La sélection anglaise s'est imposée (2-1), ce dimanche après-midi, en match amical face au Japon. Mais la formation de Fabio Capello n'a pas montré grand chose si ce n'est de grosses lacunes, notamment dans le jeu collectif.

En battant le Japon, cet après-midi à Graz (Autriche), les Anglais entretiennent un peu plus leur dynamique de victoires. Gagner, c'est bien. Avec la manière, c'est encore mieux. Le contenu de leur victoire, lundi contre le Mexique (3-1, à Wembley), n'avait pas vraiment plus à Fabio Capello, qui avait annoncé du changement. La pâle prestation de ses troupes, ce dimanche, n'a dû faire qu'accroître ses doutes. En particulier dans la capacité de son équipe à développer un jeu fluide et collectif.
Victoire imméritée Sur le papier, l'Angleterre et sa pléiade de talents ne peut être classée que dans une seule case : celle des favoris de cette Coupe du monde 2010. Leur poule de qualifications, dominée de la tête et des épaules, ainsi que le stratège italien désormais à leur tête, ne font que renforcer ce sentiment. Oui mais voilà, sans énormément de chance les Anglais se seraient logiquement inclinés cet après-midi. Deux buts japonais contre leur camp dans les vingt dernières minutes, leur ont ainsi permis de remporter leur second match de préparation. La barre transversale a également sauvé Joe Hart dans les dernières minutes de la rencontre.

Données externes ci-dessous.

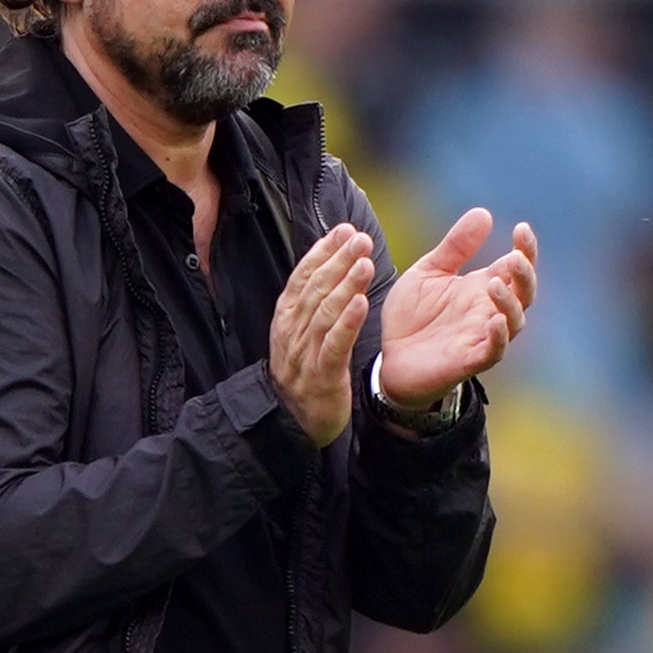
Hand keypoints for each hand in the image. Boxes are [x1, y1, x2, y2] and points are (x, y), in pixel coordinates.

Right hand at [270, 222, 376, 445]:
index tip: (344, 229)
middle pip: (316, 288)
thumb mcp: (302, 334)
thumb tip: (329, 266)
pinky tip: (361, 303)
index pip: (304, 276)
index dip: (323, 251)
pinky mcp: (321, 375)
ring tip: (364, 262)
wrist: (292, 423)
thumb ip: (313, 303)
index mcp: (288, 317)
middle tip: (360, 238)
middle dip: (339, 260)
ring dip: (345, 284)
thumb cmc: (304, 373)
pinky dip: (347, 322)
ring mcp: (305, 353)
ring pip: (325, 312)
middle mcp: (292, 331)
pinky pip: (334, 344)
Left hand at [377, 208, 539, 408]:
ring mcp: (481, 336)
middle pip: (524, 292)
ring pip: (515, 321)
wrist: (389, 357)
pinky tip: (495, 321)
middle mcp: (488, 311)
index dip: (525, 248)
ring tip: (493, 283)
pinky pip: (495, 351)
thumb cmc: (411, 316)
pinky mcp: (469, 361)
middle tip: (515, 256)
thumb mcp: (429, 272)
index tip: (521, 228)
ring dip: (510, 302)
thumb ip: (455, 247)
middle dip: (524, 274)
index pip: (515, 266)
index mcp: (482, 287)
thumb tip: (484, 212)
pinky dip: (499, 337)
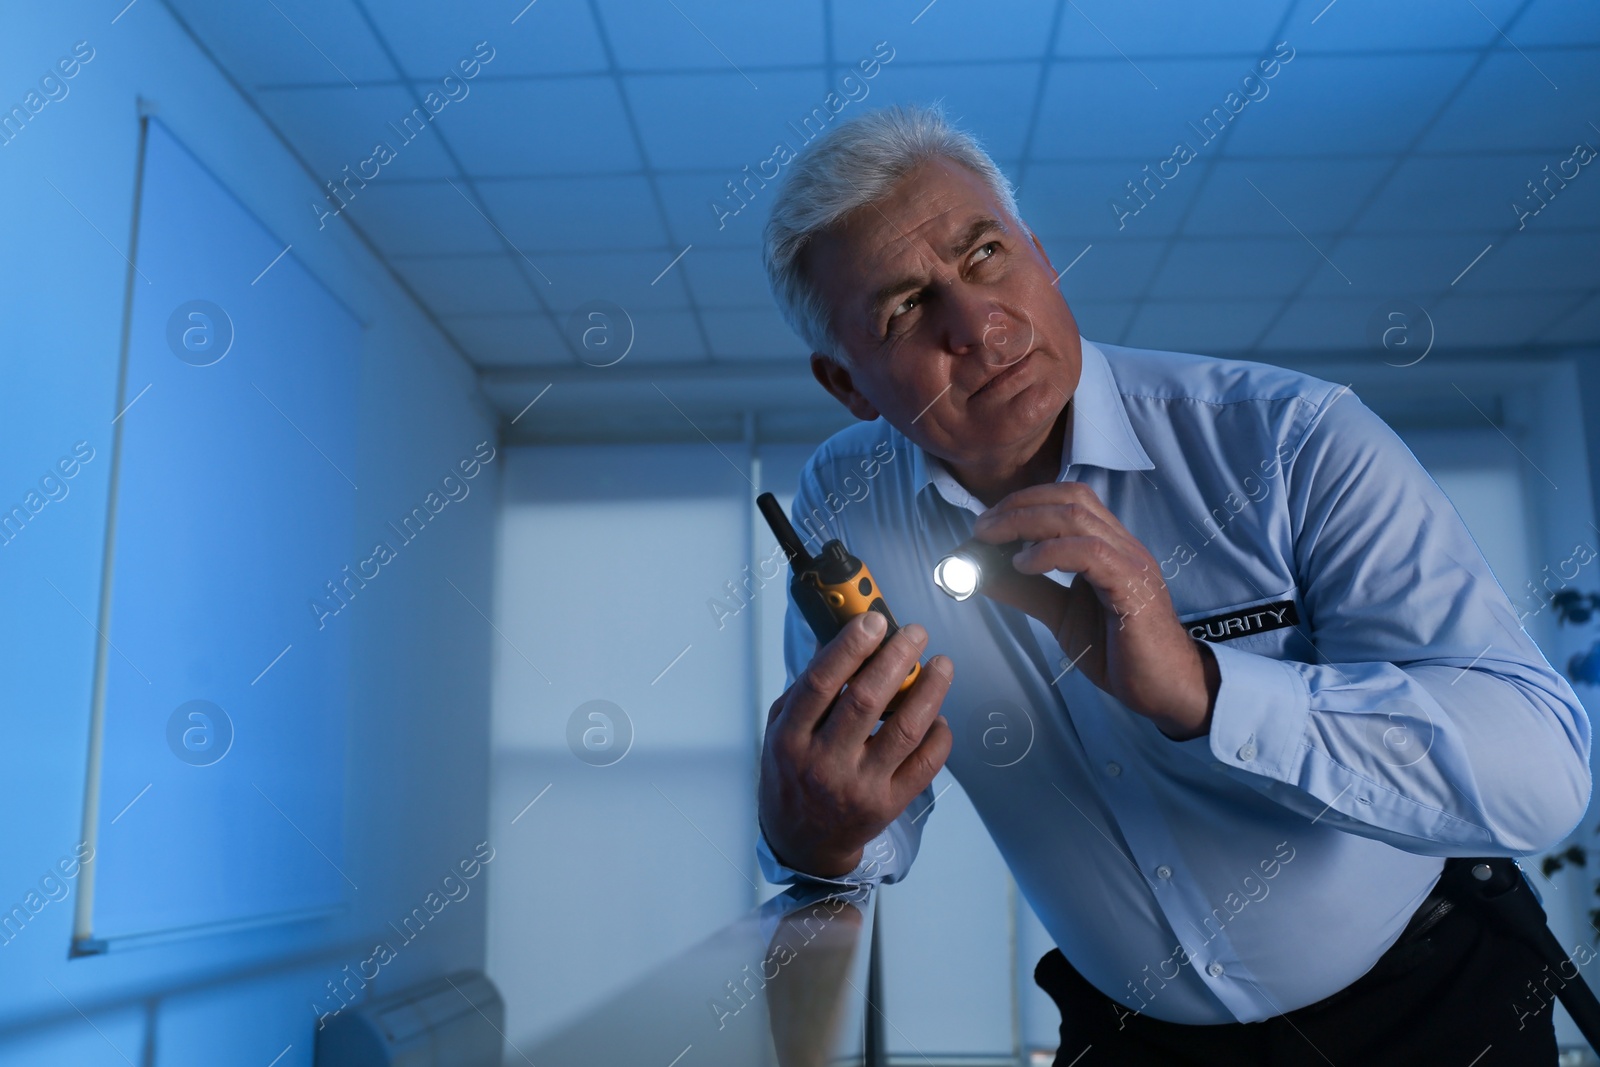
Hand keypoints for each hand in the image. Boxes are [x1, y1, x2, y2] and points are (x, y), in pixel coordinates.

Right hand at [759, 612, 953, 878]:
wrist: (803, 840)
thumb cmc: (792, 773)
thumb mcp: (782, 729)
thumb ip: (808, 687)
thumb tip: (840, 633)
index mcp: (790, 739)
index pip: (820, 684)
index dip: (849, 647)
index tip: (874, 619)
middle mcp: (823, 764)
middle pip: (866, 702)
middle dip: (896, 659)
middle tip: (917, 633)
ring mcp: (859, 787)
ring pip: (905, 731)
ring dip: (929, 691)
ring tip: (942, 665)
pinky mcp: (889, 805)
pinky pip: (925, 765)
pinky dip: (939, 734)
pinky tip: (939, 714)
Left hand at [971, 482, 1218, 738]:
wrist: (1167, 688)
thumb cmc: (1119, 651)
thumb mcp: (1062, 615)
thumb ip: (1028, 591)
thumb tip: (981, 573)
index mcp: (1109, 545)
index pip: (1068, 498)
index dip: (1024, 501)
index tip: (986, 522)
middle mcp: (1122, 545)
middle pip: (1070, 497)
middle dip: (1018, 505)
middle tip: (980, 527)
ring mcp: (1130, 562)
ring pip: (1077, 517)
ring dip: (1025, 521)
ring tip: (992, 540)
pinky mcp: (1132, 588)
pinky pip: (1089, 553)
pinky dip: (1048, 552)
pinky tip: (1023, 565)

Trop de solistes Désordonnée, jouant par à-coups et uniquement par l'intermédiaire de longues chevauchées individuelles, l'équipe d'Angleterre a fait preuve d'un manque terrible de cohésion et de maîtrise collective. La qualité technique et la percussion des Walcott, Wright-Phillips, Joe Cole, Gerard, Lampard, Rooney, représentent un atout formidable. Quand il est utilisé à bon escient. Quand il est là pour servir le collectif. Ce qui n'est malheureusement pas le cas.
Trouver l'équilibre Si les Anglais veulent enfin exister dans une grande compétition internationale, il faudra ranger les ego au placard et trouver un équilibre collectif entre toutes ces individualités. La chamaillerie entre Gerard et Lampard pour tirer le coup-franc qui amena le pénalty raté par ce dernier, n'est pas un signe encourageant. Mais nul de doute que Capello en a vu d'autres et parviendra à créer l'amalgame qui manque encore à cette équipe, si talentueuse qu'elle soit.